→ **WRITTEN TASK 1**:
Report each line of the entries below that contains the string "data".
(Beginning of SOURCE DOCUMENT)
At the downstream of Cebu’s Cotcot River, the Department of Public Works and Highways (DPWH) Cebu 5th District Engineering Office (DEO) initiated a multimillion-peso flood control project intended to protect residents in Sitio Sulima, Barangay Cotcot, Liloan during severe flooding scenarios.
It didn’t during 2025’s Typhoon Tino (Kalmaegi) onslaught.
The said project was initiated on February 16, 2024, and was completed on December 26, 2024. For a total contract cost of P96.4 million, the DPWH Cebu 5th DEO built an embankment, set up a sidewalk, and installed solar-powered street lights.
This project was awarded to St. Matthew Gen. Contractor & Development Corp. and MC Geometric Proportions Inc. St. Matthew is owned by the Discayas — among the country’s most notorious government contractors, who are now facing malversation cases.
Curlee Discaya is facing a malversation case for his involvement in the anomalous release of P53.9 million for a flood control project in Calumpit, Bulacan. Sarah Discaya was also named in the complaint but is currently facing a separate malversation case stemming from a P96-million ghost project in Davao Occidental.
Based on the contract awarded to them, the job was simple: build an embankment with a pathway on the side and put up street lights so residents can see where they’re going at night.
(End of SOURCE DOCUMENT)
→ **WRITTEN TASK 2**:
Carry on the article about the Cotcot River flood control project from the point where it stops.
(Beginning of RECORD SET)
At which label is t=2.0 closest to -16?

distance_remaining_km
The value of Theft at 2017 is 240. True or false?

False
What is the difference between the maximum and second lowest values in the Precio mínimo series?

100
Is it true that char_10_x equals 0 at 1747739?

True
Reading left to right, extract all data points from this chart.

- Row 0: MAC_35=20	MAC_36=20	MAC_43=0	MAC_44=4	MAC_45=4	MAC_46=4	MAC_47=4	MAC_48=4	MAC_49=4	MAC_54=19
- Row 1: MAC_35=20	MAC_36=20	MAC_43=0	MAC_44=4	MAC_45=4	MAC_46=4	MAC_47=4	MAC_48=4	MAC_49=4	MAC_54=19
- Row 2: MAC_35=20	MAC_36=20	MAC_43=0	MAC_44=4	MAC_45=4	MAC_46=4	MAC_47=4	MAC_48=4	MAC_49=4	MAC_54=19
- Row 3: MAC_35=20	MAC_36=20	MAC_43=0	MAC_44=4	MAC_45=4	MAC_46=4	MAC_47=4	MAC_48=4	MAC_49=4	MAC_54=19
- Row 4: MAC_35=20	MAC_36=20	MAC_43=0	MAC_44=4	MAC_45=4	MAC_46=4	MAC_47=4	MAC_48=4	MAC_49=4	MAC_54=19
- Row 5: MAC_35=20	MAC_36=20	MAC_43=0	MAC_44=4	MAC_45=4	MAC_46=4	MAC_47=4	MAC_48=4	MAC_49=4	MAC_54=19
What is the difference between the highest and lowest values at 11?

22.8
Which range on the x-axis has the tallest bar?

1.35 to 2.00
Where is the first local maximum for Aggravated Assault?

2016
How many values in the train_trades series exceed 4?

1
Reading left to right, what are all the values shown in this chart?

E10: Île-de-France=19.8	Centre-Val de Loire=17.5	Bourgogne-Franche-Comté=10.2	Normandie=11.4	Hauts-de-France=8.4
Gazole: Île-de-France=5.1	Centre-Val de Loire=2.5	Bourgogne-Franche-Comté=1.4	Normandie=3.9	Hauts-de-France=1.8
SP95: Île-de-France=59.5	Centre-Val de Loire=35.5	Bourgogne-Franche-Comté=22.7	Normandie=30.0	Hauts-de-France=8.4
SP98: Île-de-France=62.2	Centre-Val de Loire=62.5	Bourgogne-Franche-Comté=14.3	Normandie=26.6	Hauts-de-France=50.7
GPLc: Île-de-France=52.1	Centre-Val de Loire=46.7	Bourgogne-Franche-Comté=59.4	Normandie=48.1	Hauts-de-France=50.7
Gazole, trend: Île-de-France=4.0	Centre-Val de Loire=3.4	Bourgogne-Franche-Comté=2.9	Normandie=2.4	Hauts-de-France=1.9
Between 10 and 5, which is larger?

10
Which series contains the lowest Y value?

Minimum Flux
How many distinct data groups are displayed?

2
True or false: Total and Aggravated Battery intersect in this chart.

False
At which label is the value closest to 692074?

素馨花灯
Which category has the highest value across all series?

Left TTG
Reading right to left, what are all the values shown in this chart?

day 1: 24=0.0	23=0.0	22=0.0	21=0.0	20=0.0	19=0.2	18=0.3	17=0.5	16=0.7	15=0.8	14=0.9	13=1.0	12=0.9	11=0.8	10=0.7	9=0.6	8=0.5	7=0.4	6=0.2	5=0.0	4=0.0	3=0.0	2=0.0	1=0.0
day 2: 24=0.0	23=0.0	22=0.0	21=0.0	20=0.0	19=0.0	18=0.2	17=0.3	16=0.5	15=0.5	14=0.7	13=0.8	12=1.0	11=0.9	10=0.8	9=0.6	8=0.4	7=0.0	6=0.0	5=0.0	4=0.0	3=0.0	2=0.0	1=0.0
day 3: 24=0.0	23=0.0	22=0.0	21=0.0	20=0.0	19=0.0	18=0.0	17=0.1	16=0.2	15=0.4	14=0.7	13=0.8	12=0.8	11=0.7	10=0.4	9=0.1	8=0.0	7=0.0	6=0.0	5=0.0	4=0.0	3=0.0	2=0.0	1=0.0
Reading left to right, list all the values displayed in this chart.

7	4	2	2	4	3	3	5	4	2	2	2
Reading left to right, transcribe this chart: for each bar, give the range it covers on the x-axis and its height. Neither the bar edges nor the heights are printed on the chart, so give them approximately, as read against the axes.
(End of RECORD SET)
→ **WRITTEN ANSWER 1**:
Reading left to right, extract all data points from this chart.
How many distinct data groups are displayed?

→ **WRITTEN ANSWER 2**:
Where did it falter? It ignored a very simple design that engineering experts commissioned by the DPWH, supported by the Japan International Cooperation Agency (JICA) in 2017, had made to improve the area’s drainage — a diversion channel, specifically in Sitio Sulima.
The absence of the diversion channel manifested in an overflow of the embankment during Typhoon Tino, as debris piled up at the singular water path, unable to find alternative exit points.
“Nagpundok didto pag-agi [sa baha]. Naa pa’y mga balay, mga hayop,” Sulima resident Lourile Amaro told Rappler on May 21. (It all piled up there when the floodwaters passed through. There were houses, animals.)
The design for the diversion channel was among the recommended flood control interventions laid out in the Metro Cebu Integrated Flood and Drainage System Master Plan (MCIFDSMP), or commonly referred to as the “Metro Cebu flood control master plan.“
In 2012, the Metro Cebu Development and Coordinating Board, responding to the rising cases of flooding throughout the metropolitan areas, requested the DPWH for assistance in creating a flood control master plan. This later became the master plan commissioned by DPWH in 2017 and was one of the priority projects under the JICA-led 2013 Roadmap Study for Sustainable Development of Metro Cebu.
From 2017 to the present, many of the designs laid out in the Metro Cebu flood control master plan were left unrealized, and the Discaya project was only one out of hundreds.
Rappler took a further look at contracts and documents to understand how the Discaya project was approved and why it ended up deviating from the master plan.
The project in question, Contract ID No. 24HI0014, covered 620 meters downstream of the Cotcot River, and was approved by DPWH Cebu 5th District Engineer Ma. Jannet Nero.
On September 1, 2025, technical staff from the DPWH Cebu 5th DEO inspected the project and issued a Notice of Defects when chipped plaster was found at the project site.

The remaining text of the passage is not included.